La Cour impériale fit connaître son vœu de paix le jour où les vestiges de ses deux divisions entrèrent dans la ville de Balzeit. Le tout représentait une dizaine de blindés plus un bon millier d’hommes mais, faute de munitions, on abandonna l’artillerie dans les champs environnants. Les quelques milliers d’habitants qui n’avaient pas quitté la ville cherchèrent refuge sur les vastes terrains de manœuvre de la citadelle. Zakalwe les regarda au loin pénétrer à flots par les portes percées dans les hautes murailles.
Il s’était apprêté à quitter la citadelle le jour même (il y avait plusieurs jours que les prêtres l’y enjoignaient à grands cris, et le plus clair de son état-major avait déjà pris congé) mais il tenait à présent en main la transcription d’un message, reçu à l’instant de la Cour impériale.
Deux divisions de l’Hégémonarchie étaient de toute façon en train de sortir des montagnes pour venir prêter main-forte à la ville.
Il contacta les prêtres par radio, et ces derniers décidèrent d’accepter un cessez-le-feu ; on arrêterait immédiatement de se battre si l’Armée impériale regagnait les positions qu’elle occupait avant le déclenchement des hostilités. Il y eut plusieurs autres échanges de messages radio ; Zakalwe laissa les prêtres et la Cour se débrouiller tout seuls. Il ôta son uniforme et, pour la première fois depuis son arrivée, enfila des vêtements civils. Puis il monta au sommet d’une haute tour en emportant des jumelles, et regarda de minuscules points noirs – des chars ennemis – longer une rue dans le lointain. Les portes de la citadelle étaient closes.
La trêve fut déclarée à midi. Les soldats impériaux épuisés qui se trouvaient hors les murs réquisitionnèrent les bars et les hôtels du voisinage.

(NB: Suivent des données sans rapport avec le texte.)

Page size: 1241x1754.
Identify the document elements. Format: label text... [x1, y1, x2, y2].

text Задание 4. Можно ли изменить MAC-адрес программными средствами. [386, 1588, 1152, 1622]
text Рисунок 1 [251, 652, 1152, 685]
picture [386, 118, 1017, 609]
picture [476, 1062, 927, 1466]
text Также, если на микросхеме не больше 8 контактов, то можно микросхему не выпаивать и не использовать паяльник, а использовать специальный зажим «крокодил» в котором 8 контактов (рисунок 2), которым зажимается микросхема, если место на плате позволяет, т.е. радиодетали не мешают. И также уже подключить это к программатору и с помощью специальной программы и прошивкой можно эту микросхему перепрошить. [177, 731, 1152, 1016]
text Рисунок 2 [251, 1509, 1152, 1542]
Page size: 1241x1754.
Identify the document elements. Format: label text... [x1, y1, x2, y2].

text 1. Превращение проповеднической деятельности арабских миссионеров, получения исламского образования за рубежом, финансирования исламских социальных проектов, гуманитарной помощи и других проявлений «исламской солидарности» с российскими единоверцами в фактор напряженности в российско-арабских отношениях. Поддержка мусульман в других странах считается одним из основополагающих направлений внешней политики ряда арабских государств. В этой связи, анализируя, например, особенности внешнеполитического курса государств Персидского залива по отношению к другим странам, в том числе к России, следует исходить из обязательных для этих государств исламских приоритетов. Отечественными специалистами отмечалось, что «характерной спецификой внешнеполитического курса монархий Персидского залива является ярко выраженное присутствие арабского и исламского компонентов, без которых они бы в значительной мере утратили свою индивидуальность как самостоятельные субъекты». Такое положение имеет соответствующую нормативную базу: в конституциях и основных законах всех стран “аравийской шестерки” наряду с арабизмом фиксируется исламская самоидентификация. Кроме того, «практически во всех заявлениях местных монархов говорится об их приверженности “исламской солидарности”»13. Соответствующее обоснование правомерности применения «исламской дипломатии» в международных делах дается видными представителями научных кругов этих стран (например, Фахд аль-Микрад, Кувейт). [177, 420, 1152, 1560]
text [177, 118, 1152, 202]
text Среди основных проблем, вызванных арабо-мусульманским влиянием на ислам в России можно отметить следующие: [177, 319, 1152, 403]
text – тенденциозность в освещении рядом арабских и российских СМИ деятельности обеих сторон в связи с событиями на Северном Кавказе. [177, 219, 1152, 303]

Il se tenait debout dans l’immense galerie, le visage tourné vers la lumière. Une brise tiède gonflait mollement, sans bruit, de grands rideaux blancs autour de lui. Le souffle ne soulevait que légèrement sa longue chevelure brune. Ses mains étaient jointes derrière son dos. Son expression était pensive. Les cieux muets où l’on voyait de rares nuages au-dessus des montagnes, au-delà de la forteresse et de la cité, baignaient son visage d’une lumière neutre et pénétrante et, debout là dans ses vêtements simples de couleur sombre, il avait quelque chose d’inorganique ; on aurait dit une statue, ou un mort dressé contre les remparts pour tromper l’ennemi.
— Zakalwe ?
Il se retourna. Ses yeux s’écarquillèrent sous l’effet de la surprise.
— Skaffen-Amtiskaw ! Quel honneur inattendu ! Sma vous laisse donc sortir seul, maintenant, ou dois-je en conclure qu’elle est dans les parages, elle aussi ?
Il dirigea son regard le long de l’interminable galerie de la citadelle.
— Bonjour, Chéradénine, fit le drone en flottant dans sa direction. Mme Sma fait route vers nous à bord d’un module.
— Et comment va-t-elle, cette chère Dizzy ? (Il prit place sur un petit banc serti dans le mur, face à l’alignement de fenêtres à rideaux blancs.) Quoi de neuf ?
— Les nouvelles sont plutôt bonnes, dans l’ensemble, répondit Skaffen-Amtiskaw en se haussant à hauteur de son visage. M. Beychaé est en route pour les Habitats d’Impren, où va se tenir une conférence au sommet réunissant les deux grandes tendances de l’Amas. Il semble que le risque de guerre s’amoindrisse.